* [Task description]
Each line from the one with "foram instalados a Prefei" to the final line of the data must be reproduced exactly, and no other line may appear.

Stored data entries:

────────────────────

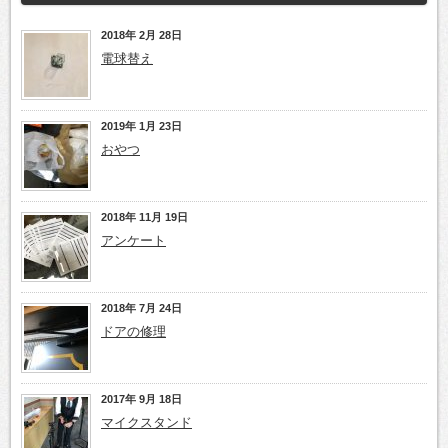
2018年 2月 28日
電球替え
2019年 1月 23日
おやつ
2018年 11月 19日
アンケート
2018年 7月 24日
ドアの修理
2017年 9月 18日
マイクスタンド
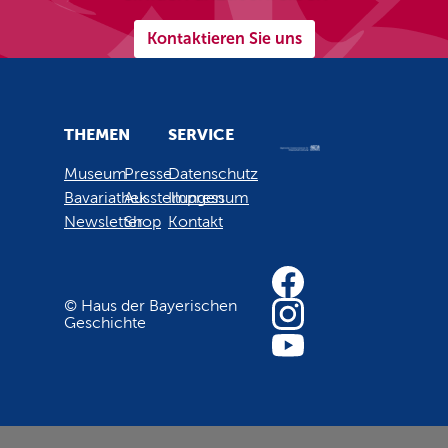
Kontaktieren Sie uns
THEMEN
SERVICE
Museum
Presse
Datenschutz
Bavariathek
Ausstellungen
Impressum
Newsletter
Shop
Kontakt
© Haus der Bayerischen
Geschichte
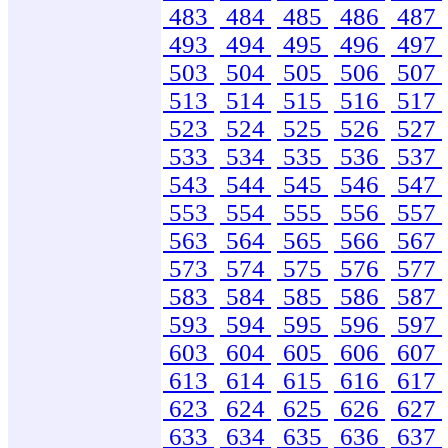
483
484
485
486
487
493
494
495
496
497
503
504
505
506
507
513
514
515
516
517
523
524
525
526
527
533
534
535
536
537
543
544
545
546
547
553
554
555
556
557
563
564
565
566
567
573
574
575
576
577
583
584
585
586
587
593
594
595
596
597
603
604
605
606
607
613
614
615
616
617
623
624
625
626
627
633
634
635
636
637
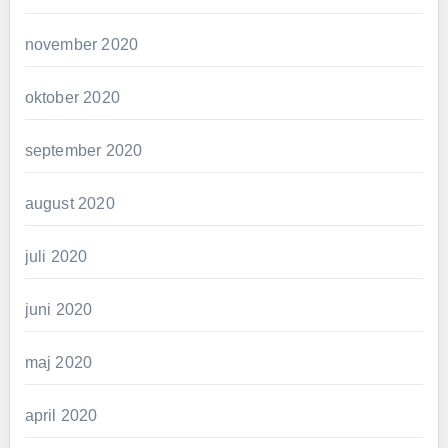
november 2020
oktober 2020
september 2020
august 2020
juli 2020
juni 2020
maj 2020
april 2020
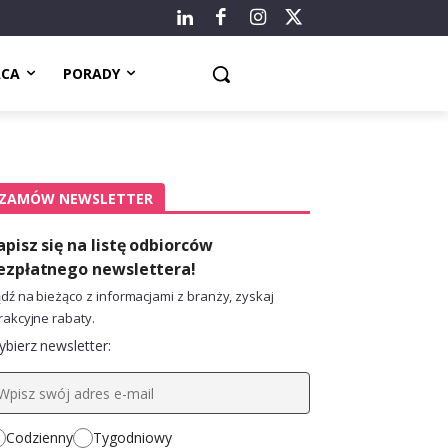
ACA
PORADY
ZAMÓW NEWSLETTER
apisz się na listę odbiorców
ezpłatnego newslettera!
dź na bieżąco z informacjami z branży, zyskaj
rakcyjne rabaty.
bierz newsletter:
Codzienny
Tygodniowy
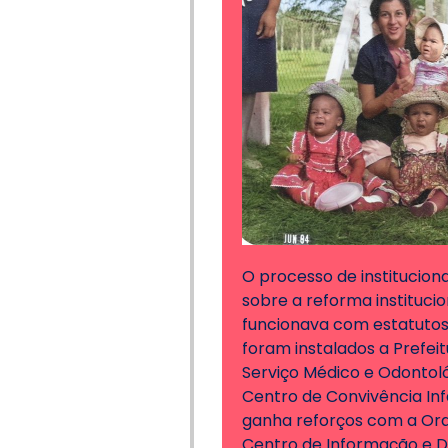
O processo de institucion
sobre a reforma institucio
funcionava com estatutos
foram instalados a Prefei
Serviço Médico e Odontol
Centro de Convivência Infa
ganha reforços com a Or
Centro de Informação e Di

────────────────────

* [Final answer]
foram instalados a Prefei
Serviço Médico e Odontol
Centro de Convivência Infa
ganha reforços com a Or
Centro de Informação e Di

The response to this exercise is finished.